Wie viel Umsatz die Tofurei Engel macht, verrät das Kollektiv ebenfalls nicht. Die Genossenschaft produziert 160 Kilo Tofu pro Tag, das sind 800 Kilo pro Woche. Zum Vergleich: Die deutsche Tofufirma Taifun lässt in Freiburg 70 Tonnen Tofu pro Woche herstellen und beschäftigt zehnmal mehr Angestellte als die Tofurei in Widen. Trotzdem habe sich die Tofurei Engel gut positioniert, sagt Kündig. Kunden sind vegetarische Gourmetrestaurants und der Schweizer Grosshändler Bio-Partner, der zahlreiche Bioläden beliefert.

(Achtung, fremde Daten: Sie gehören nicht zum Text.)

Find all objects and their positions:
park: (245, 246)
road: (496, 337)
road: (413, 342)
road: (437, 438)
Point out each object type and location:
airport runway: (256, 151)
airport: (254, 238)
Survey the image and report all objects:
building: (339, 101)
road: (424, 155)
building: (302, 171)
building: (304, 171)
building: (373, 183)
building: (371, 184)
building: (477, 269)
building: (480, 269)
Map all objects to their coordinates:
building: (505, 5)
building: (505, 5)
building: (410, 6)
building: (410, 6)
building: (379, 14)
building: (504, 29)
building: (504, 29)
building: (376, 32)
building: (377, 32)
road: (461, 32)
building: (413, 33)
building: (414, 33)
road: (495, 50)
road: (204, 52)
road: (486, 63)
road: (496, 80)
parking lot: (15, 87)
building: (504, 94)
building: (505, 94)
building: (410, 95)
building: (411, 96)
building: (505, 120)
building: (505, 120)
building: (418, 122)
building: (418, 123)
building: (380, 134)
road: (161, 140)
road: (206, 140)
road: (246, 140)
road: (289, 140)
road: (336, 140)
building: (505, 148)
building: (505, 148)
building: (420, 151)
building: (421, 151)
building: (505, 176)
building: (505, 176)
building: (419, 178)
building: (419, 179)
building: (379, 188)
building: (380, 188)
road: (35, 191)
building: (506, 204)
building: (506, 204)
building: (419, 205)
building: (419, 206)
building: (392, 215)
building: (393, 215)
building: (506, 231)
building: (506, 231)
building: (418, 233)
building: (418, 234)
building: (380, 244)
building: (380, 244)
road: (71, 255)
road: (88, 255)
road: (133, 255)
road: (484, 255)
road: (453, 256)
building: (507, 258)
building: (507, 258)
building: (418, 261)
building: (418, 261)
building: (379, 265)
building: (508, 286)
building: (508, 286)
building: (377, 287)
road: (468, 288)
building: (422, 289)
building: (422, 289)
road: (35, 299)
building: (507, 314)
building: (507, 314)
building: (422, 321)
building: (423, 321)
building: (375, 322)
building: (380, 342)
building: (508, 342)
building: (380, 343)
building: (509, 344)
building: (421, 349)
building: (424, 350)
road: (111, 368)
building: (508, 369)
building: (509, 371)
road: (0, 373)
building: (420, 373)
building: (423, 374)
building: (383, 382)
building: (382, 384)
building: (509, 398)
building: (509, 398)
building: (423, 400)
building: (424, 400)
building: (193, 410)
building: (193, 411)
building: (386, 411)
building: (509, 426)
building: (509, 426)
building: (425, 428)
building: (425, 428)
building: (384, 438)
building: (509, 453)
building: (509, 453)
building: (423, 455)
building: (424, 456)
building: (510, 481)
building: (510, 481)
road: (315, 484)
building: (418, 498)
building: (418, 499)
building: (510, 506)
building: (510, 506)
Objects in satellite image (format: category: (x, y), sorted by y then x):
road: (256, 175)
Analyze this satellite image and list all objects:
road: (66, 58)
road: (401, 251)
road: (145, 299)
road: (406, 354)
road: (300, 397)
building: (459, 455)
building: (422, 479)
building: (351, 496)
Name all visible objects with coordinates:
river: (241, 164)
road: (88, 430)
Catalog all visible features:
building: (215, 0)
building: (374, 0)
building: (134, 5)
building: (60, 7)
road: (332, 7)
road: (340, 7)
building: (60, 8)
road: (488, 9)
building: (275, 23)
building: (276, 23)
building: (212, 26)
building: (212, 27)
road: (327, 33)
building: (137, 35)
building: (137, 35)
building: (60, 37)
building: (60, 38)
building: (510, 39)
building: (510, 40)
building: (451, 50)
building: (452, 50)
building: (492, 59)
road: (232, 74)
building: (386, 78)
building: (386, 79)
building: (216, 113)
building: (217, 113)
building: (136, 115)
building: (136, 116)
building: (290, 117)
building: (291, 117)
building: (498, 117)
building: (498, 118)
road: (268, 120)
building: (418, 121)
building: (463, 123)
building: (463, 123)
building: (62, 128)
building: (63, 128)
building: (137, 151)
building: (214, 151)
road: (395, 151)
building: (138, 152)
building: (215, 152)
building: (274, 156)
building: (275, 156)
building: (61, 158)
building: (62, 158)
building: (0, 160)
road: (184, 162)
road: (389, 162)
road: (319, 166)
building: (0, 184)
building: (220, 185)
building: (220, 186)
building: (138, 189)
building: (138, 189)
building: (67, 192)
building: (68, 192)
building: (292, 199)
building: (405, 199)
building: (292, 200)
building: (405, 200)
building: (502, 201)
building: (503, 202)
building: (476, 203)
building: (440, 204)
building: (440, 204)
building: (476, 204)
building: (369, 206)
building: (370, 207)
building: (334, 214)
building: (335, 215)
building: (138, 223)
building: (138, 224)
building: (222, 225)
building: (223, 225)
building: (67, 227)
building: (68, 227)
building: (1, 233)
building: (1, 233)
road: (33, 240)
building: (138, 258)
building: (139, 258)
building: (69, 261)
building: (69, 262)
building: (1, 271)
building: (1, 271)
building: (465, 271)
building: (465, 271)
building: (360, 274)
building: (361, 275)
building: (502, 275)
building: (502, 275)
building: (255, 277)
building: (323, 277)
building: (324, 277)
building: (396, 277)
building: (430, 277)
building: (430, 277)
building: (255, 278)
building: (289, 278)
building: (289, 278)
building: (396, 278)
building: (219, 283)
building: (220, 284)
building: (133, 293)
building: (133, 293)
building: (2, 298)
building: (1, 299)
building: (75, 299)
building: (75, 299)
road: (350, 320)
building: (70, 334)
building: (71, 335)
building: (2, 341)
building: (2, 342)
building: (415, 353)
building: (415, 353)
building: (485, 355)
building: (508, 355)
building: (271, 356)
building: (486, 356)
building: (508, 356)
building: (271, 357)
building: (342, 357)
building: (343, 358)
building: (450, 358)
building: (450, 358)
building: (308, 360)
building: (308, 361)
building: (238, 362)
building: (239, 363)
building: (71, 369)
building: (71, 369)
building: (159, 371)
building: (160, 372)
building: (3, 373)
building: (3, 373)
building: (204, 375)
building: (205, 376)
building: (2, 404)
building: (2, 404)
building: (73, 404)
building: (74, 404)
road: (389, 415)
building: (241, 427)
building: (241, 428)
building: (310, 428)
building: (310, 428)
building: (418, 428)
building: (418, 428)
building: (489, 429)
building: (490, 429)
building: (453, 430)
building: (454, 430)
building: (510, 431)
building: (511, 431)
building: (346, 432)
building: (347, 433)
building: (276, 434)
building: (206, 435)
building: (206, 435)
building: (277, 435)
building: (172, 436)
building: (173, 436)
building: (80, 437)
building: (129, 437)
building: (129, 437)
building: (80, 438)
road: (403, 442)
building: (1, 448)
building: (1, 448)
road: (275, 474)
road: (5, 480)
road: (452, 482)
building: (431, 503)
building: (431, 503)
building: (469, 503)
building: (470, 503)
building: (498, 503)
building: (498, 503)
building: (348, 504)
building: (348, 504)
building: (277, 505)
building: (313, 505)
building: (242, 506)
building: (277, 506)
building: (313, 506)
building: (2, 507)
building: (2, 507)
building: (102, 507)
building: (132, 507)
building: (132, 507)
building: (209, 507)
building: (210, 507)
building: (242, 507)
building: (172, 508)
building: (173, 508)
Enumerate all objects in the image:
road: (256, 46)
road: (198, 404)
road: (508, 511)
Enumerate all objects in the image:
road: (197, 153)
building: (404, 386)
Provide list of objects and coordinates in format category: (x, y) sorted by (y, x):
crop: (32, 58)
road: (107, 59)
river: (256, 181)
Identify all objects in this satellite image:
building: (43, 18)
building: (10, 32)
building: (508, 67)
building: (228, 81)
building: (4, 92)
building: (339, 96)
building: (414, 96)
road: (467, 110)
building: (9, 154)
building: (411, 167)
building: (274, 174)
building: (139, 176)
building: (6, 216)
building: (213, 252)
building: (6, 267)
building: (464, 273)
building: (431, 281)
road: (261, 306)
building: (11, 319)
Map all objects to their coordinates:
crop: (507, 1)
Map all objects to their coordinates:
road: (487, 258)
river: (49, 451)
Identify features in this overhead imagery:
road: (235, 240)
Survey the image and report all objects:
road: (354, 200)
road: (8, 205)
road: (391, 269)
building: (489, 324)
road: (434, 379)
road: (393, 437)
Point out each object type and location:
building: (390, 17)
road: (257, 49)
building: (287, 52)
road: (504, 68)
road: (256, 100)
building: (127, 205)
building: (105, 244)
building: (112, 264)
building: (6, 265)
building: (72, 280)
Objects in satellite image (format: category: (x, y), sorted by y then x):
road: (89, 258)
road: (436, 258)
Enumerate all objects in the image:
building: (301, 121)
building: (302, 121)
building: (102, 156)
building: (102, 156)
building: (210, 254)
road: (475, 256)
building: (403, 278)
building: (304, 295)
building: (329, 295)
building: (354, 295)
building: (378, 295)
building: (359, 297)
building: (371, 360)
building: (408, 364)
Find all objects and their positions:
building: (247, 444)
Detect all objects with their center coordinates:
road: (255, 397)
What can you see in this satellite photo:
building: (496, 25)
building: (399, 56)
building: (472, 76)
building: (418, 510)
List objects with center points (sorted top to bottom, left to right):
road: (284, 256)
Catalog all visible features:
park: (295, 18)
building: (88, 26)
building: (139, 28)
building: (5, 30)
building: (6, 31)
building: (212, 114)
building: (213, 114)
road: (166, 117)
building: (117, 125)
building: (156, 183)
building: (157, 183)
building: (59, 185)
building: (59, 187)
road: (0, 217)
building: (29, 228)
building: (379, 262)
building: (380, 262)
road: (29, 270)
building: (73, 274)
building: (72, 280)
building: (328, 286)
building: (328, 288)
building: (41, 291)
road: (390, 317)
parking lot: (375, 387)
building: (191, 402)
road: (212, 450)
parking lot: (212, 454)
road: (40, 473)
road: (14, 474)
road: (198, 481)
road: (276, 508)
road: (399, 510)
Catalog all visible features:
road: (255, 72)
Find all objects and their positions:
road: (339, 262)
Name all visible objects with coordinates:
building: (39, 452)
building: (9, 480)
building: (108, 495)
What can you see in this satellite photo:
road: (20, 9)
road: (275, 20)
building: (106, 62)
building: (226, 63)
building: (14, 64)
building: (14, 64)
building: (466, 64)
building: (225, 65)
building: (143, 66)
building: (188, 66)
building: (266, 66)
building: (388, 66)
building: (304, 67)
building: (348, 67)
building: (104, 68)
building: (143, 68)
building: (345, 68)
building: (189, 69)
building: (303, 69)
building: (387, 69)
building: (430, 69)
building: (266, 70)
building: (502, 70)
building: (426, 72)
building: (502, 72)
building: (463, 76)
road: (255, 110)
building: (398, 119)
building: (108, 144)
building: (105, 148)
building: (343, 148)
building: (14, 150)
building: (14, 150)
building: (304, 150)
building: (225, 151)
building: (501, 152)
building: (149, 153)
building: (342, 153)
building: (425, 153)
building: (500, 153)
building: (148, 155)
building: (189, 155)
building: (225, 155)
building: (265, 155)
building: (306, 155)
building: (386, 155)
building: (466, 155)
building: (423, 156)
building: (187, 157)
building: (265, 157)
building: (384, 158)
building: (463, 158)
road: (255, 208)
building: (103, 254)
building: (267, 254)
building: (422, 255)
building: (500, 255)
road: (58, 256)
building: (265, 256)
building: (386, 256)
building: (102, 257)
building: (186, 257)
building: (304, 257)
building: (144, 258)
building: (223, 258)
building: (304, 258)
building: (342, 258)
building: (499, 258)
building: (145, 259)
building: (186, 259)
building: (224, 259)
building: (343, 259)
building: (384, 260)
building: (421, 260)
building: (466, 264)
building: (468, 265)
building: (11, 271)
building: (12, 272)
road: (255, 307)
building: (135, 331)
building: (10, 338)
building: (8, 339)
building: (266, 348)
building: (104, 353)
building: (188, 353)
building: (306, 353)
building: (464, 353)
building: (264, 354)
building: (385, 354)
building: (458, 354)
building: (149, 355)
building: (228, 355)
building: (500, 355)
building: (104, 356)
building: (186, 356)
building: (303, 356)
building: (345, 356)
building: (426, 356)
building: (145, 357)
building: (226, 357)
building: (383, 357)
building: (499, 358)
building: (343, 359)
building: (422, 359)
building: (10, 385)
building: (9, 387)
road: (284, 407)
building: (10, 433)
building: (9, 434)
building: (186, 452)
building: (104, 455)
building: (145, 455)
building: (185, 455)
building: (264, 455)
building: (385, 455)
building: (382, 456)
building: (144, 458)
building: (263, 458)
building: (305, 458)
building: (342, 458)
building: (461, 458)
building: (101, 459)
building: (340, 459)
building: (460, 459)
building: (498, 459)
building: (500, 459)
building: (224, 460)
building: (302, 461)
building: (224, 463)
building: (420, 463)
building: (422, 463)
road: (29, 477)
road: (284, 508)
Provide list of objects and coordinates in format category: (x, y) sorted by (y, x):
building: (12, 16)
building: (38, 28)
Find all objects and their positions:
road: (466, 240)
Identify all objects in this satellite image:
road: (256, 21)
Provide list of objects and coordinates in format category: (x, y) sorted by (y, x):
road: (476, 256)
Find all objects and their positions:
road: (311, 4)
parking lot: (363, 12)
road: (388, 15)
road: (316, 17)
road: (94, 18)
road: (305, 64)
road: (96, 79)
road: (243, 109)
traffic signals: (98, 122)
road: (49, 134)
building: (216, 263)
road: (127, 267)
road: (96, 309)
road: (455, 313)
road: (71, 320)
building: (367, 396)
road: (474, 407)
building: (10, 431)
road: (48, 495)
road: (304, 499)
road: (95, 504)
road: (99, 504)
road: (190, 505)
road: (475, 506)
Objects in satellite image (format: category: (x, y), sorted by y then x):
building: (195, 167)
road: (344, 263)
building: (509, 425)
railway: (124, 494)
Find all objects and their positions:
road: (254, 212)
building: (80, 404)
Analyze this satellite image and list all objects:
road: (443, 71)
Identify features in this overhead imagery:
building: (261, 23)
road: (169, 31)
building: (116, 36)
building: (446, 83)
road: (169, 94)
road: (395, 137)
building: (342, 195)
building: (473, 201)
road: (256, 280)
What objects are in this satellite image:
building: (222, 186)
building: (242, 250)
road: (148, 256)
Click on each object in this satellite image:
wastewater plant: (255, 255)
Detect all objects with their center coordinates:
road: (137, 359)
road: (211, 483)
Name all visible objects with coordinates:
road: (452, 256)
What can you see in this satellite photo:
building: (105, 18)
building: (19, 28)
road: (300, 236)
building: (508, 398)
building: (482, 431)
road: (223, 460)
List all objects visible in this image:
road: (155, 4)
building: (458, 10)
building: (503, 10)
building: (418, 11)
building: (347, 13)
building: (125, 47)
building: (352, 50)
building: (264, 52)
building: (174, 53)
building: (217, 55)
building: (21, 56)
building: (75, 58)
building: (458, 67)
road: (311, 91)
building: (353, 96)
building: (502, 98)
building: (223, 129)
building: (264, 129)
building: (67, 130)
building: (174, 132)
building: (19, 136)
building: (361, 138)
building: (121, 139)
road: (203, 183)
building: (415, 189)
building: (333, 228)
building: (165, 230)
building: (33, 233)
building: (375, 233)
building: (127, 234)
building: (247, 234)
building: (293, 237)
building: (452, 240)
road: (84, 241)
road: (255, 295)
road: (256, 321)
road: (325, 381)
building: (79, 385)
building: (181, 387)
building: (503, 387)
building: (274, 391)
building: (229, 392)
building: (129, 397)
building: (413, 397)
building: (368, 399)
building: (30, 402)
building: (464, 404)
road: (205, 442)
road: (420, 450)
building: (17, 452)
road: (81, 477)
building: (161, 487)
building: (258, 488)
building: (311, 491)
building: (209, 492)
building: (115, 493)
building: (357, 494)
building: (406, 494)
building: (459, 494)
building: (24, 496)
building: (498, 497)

So bezieht etwa «Der Bioladen» in Zürich Altstetten seit 25 Jahren Tofu von der Tofurei Engel. Auch sie spürten seit drei, vier Jahren den Vegi-Hype und die wachsende Konkurrenz, sagt dessen Geschäftsleiter Pierre Moser. Obwohl es mittlerweile günstigere Tofulinien gibt, will Moser den Engel-Tofu im Sortiment behalten: «Das ist eine ganz andere Qualität als das, was Grossverteiler zu tiefen Preisen auf den Markt werfen.»

Die Tofurei Engel ist bei der Selbstverwaltung geblieben. «Als wir in der Waschküche anfingen, berechneten wir uns fünf Franken pro Stunde als Lohn und schrieben diese Stunden auf», erzählt Gernot Schneider. Dadurch besitzt er heute Genossenschaftsanteilscheine. «So bin ich immer noch dabei, wenn auch im Hintergrund», sagt der 73-Jährige. «Mit der Genossenschaftsidee lebt in der Tofurei derselbe Geist wie früher weiter. Die Jungen können inzwischen das machen, was wir uns immer gewünscht hatten.»

Vegi-Hype

Jede siebte Person in der Schweiz verzichtet mittlerweile auf Fleisch, dies besagt eine repräsentative Umfrage im Auftrag des Vereins Swissveg. Elf Prozent der Bevölkerung ernähren sich demnach vegetarisch sowie drei Prozent vegan. Als Hauptbeweggründe werden das Tierwohl sowie ethische, ökologische und gesundheitliche Gründe angegeben. Der Trend hin zur fleischlosen Ernährung sei seit etwa zehn Jahren zu beobachten, sagt Swissveg-Sprecherin Danielle Cotten. Statistisch gesehen essen insbesondere viele Frauen und viele StädterInnen vegetarisch oder vegan.